A CNN crew has been burglarized a third time while covering the rampant crime in the Bay Area of California..."If you’re here keeping track, this is the 3rd time my CNN rented car has been broken into in the Bay Area in the last year," Lah wrote. "But I’ve finally learned to not leave even a candy bar in the car anymore (still doesn’t stop the car break in but at least we don’t lose anything)." Lah added that rental car employee told them of the 250 cars that were returned on Tuesday, "27 had been broken into, just more than 10% of cars returned." ... Lah previously went public in March after thieves were successful in robbing her crew in San Francisco.  "Got robbed. Again," Lah wrote. "[CNN producer Jason Kravarik] & I were at city hall in San Francisco to do an interview for @CNN. We had security to watch our rental car + crew car. Thieves did this in under 4 seconds. Security stopped the jerks from stealing other bags.

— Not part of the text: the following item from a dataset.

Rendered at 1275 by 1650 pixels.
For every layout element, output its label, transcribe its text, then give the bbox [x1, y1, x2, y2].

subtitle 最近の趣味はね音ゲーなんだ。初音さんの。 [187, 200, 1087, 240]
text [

But seriously- this is ridiculous."

This brings new meaning to the concept of immersive reporting.  Welcome to the new normal in these cities.  I'll leave you with an unpleasant reminder that violent crime is up 37 percent in our nation's capital, year-over-year, somehow getting worse after a dreadful 2022. The leader of the DC city council -- which voted to reduce criminal penalties for crimes like carjacking before Congress intervened and imposed adult supervision -- testified that there is "no crime crisis" in the city, using his appearance before a Congressional committee to chastise his hosts for insufficient diversity on the panel.